Gefährlich wird es ebenfalls, wenn sich Gedankenlosigkeit, Oberflächlichkeit, Kurzsichtigkeit, Egoismus sowie Ideologien breitmachen. Es ist wichtig, dass wir uns immer wieder fragen, was wir beitragen können zum Wohl von uns allen und unserem Land im Speziellen. Es ist keineswegs verwerflich, wenn wir eigenständig denken und handeln, sondern geradezu elementar für uns und unser Land. Weiter ist es wichtig, weil wohltuend, förderlich und befreiend, wenn wir nicht nur am Buss-, Dank- und Bettag „reinen Tisch“ machen mit unserer Vergangenheit und derjenigen unseres Landes. Die tägliche Prüfung unser selbst am Wort Gottes, die Bitte um Erkenntnis von Schuld, falschem Denken und Blindheit sowie die befreiende und reinigende Vergebung durch Jesus Christus sind jederzeit zugänglicher Gewinn.

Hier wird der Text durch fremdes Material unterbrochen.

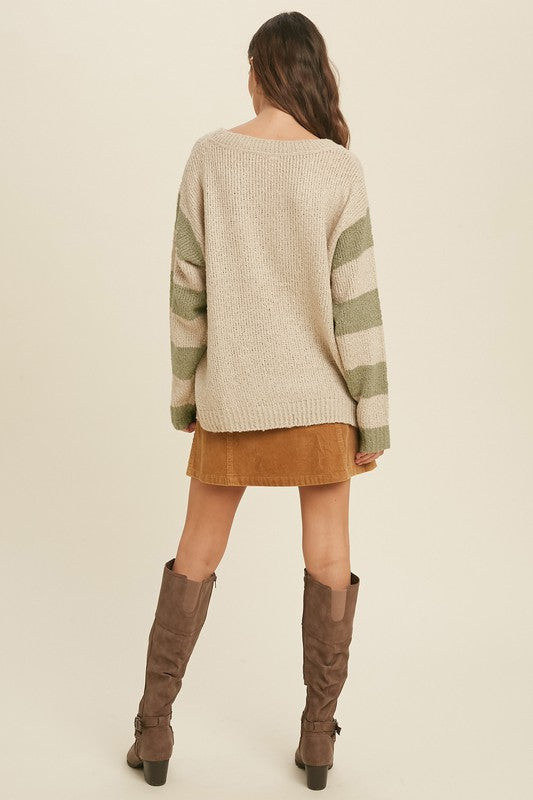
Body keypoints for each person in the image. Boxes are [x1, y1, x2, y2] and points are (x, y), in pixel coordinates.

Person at [126, 10, 391, 791]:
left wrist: (188, 398)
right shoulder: (337, 169)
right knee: (330, 560)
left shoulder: (210, 157)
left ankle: (154, 727)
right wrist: (372, 419)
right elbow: (358, 307)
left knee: (196, 554)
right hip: (321, 404)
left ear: (259, 70)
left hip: (232, 398)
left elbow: (186, 294)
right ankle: (317, 739)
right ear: (311, 72)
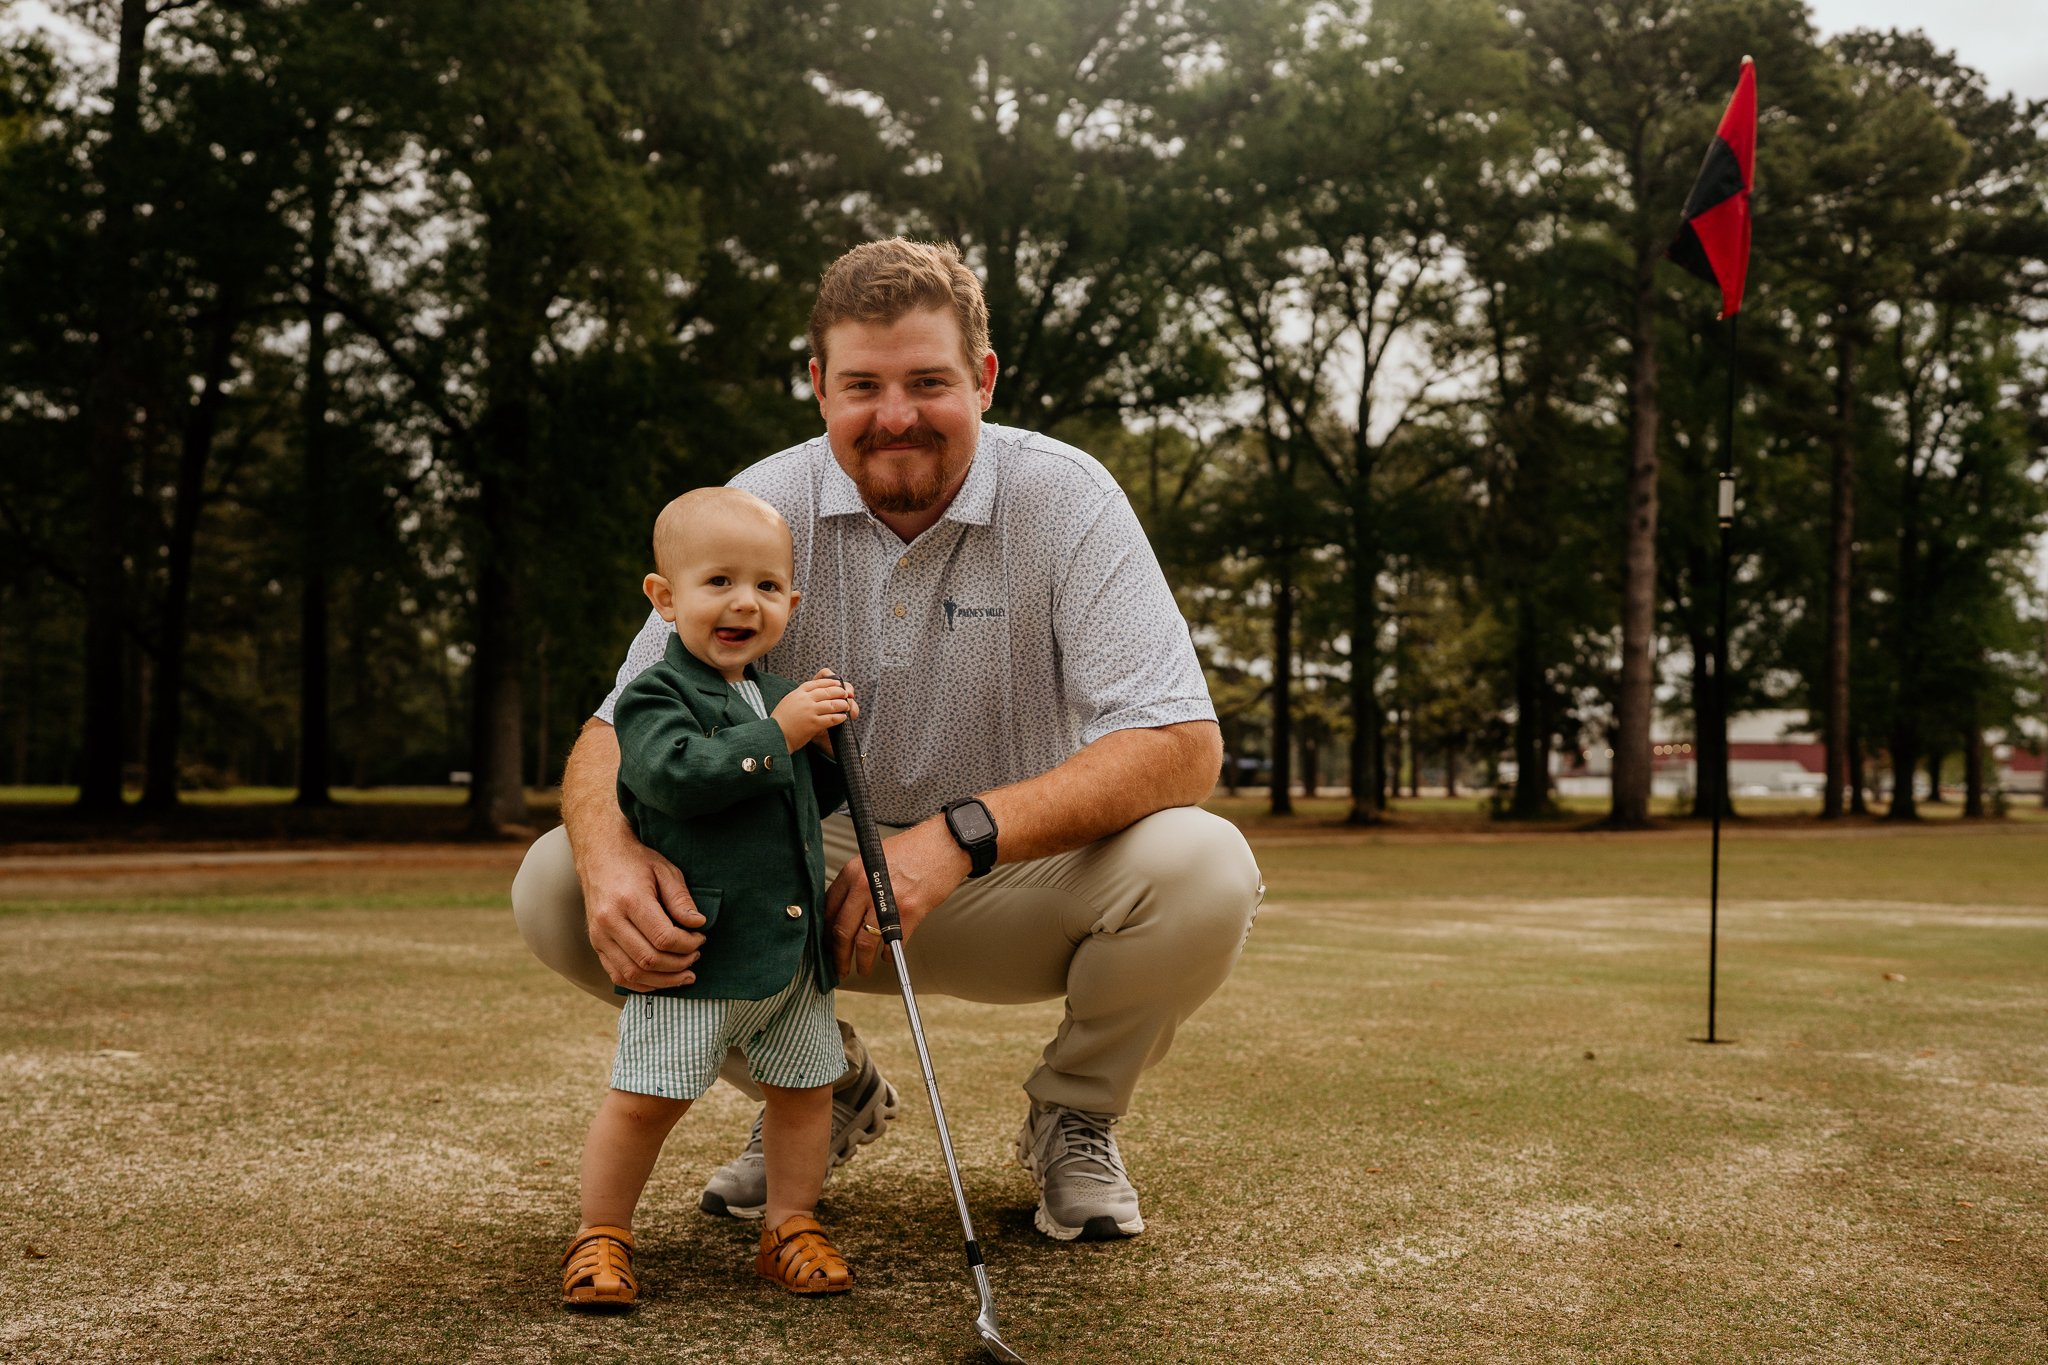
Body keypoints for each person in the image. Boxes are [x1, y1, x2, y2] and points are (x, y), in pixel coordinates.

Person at [515, 237, 1263, 1245]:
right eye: (863, 385)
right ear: (819, 385)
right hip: (797, 872)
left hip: (1012, 871)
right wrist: (611, 857)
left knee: (1206, 864)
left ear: (983, 380)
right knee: (560, 881)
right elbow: (617, 726)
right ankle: (817, 1083)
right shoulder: (761, 503)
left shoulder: (1068, 497)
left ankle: (1074, 1114)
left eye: (928, 382)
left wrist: (955, 836)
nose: (896, 415)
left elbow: (1178, 741)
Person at [561, 488, 862, 1308]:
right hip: (700, 950)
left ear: (792, 603)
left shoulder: (776, 694)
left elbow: (799, 804)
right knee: (648, 1098)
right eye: (719, 581)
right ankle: (601, 1233)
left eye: (767, 586)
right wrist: (783, 734)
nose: (744, 602)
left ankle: (789, 1224)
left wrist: (825, 753)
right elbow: (676, 776)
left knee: (805, 1094)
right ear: (665, 598)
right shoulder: (654, 696)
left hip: (790, 955)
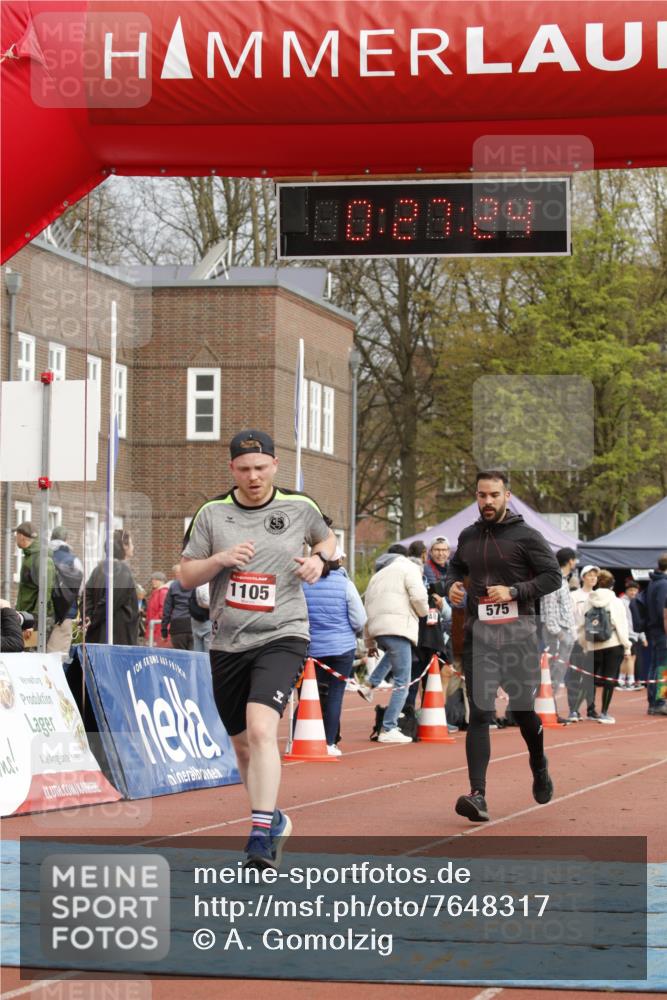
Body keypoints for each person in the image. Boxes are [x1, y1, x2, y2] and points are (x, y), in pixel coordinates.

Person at [180, 429, 335, 869]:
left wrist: (318, 561)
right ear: (232, 469)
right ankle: (274, 819)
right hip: (228, 641)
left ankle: (260, 834)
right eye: (244, 469)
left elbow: (327, 539)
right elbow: (187, 576)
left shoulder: (299, 507)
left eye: (260, 468)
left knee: (263, 729)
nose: (253, 477)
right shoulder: (211, 514)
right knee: (243, 745)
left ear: (274, 466)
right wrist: (220, 561)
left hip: (283, 633)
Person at [444, 471, 561, 823]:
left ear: (507, 496)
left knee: (523, 712)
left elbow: (553, 577)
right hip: (481, 637)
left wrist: (514, 591)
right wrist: (451, 586)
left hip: (520, 637)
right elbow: (454, 566)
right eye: (482, 496)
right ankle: (477, 795)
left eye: (494, 495)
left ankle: (538, 765)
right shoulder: (467, 536)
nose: (488, 502)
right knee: (479, 712)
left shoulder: (527, 536)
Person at [359, 543, 429, 743]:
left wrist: (370, 642)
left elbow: (367, 609)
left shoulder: (377, 576)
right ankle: (388, 728)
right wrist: (423, 612)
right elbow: (419, 596)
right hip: (399, 625)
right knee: (402, 682)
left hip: (380, 629)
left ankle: (369, 685)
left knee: (392, 654)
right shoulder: (409, 568)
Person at [302, 546, 367, 755]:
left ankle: (300, 736)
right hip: (341, 648)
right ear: (339, 561)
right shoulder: (346, 585)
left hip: (312, 647)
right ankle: (329, 742)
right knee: (335, 695)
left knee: (309, 693)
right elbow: (360, 620)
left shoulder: (304, 584)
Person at [579, 569, 630, 724]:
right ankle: (604, 712)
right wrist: (626, 646)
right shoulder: (615, 601)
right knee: (609, 678)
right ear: (612, 584)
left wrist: (584, 645)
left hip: (593, 644)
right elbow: (621, 625)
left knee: (589, 678)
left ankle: (587, 710)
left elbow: (582, 625)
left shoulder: (589, 600)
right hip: (612, 643)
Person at [84, 529, 139, 645]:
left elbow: (86, 595)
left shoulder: (97, 569)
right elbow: (111, 600)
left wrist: (88, 615)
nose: (133, 547)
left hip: (98, 635)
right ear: (124, 546)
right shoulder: (122, 571)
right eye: (131, 543)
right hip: (117, 635)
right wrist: (92, 619)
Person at [539, 547, 577, 695]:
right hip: (557, 632)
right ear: (570, 561)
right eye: (574, 560)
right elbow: (549, 608)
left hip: (563, 630)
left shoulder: (563, 580)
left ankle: (550, 705)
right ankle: (546, 706)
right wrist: (560, 634)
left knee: (558, 671)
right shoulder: (555, 580)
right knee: (553, 670)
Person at [566, 565, 600, 720]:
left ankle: (591, 709)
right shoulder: (574, 596)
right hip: (577, 641)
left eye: (595, 576)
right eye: (590, 575)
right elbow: (570, 618)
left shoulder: (599, 595)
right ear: (583, 577)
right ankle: (573, 709)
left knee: (591, 677)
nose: (593, 578)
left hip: (595, 643)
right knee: (574, 676)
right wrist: (575, 638)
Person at [15, 521, 56, 643]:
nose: (15, 539)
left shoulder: (41, 558)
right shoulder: (30, 556)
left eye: (16, 535)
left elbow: (45, 592)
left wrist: (33, 621)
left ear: (22, 536)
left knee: (33, 656)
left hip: (34, 621)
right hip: (27, 617)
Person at [47, 526, 83, 655]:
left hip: (41, 613)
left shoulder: (42, 556)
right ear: (66, 539)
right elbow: (79, 590)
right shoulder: (73, 560)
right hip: (64, 615)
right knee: (58, 658)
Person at [645, 553, 667, 716]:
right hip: (662, 630)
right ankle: (660, 701)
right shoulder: (663, 584)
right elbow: (663, 611)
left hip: (654, 629)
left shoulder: (654, 582)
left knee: (655, 666)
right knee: (662, 667)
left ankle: (654, 701)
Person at [619, 580, 646, 690]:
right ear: (626, 591)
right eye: (631, 590)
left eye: (635, 590)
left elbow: (639, 620)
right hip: (625, 634)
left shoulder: (637, 602)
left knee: (630, 658)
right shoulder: (621, 602)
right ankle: (629, 681)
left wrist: (642, 637)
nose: (633, 592)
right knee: (628, 657)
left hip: (635, 635)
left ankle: (622, 681)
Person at [161, 564, 194, 650]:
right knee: (194, 659)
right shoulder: (197, 583)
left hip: (177, 626)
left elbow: (167, 610)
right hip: (193, 624)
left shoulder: (173, 586)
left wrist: (164, 630)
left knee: (180, 659)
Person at [145, 571, 170, 647]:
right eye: (152, 579)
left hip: (158, 627)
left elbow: (163, 610)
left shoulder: (163, 592)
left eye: (156, 579)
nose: (153, 581)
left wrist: (153, 622)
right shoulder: (155, 592)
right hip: (152, 627)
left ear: (162, 581)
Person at [190, 582, 212, 652]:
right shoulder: (208, 584)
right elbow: (207, 602)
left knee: (197, 649)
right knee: (207, 652)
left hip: (195, 618)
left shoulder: (195, 584)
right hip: (207, 619)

Leider braucht es ein Hinterfragen, ein gewisses Misstrauen und Auf-die-Finger-Schauen bei unseren Politikern, Regierenden, Medien und Organisationen: Haben diese die Standhaftigkeit, zuerst das Wohl der Schweiz und seiner Bevölkerung in seiner bewährten Eigenständigkeit zu suchen ohne unangebrachte Bevormundung und Anbindung an internationale Organisationen? Wir brauchen unbedingt Mut, noch zu sagen, was wir denken. Wir dürfen nicht zulassen, dass die freie Meinungsäusserung und das freie Denken zunehmend eingeschränkt werden. Der Wettbewerb der Argumente und Meinungen und der Respekt vor dem Gegenüber mit auch anderen Überzeugungen sind elementar. Denn auch Jesus zwang niemanden, sich zu bekehren; er sah stets auf die Herzenshaltung. Ebenso brauchen wir weiterhin Freiheiten und Eigenständigkeit, um auch verschiedenen Modellen, Lebensentwürfen und Überzeugungen Raum zu geben, solange diese andere Einwohner oder unser Land weder bevormunden noch gefährden. Stehen wir dafür ein, im Gebet vor unserem Vater im Himmel, aber auch mit Wort und Tat in der Gesellschaft.                 

Autorangaben

Lisa Leisi ist Familienfrau und wohnt in Dietfurt. Sie ist Präsidentin der EDU Kt. SG.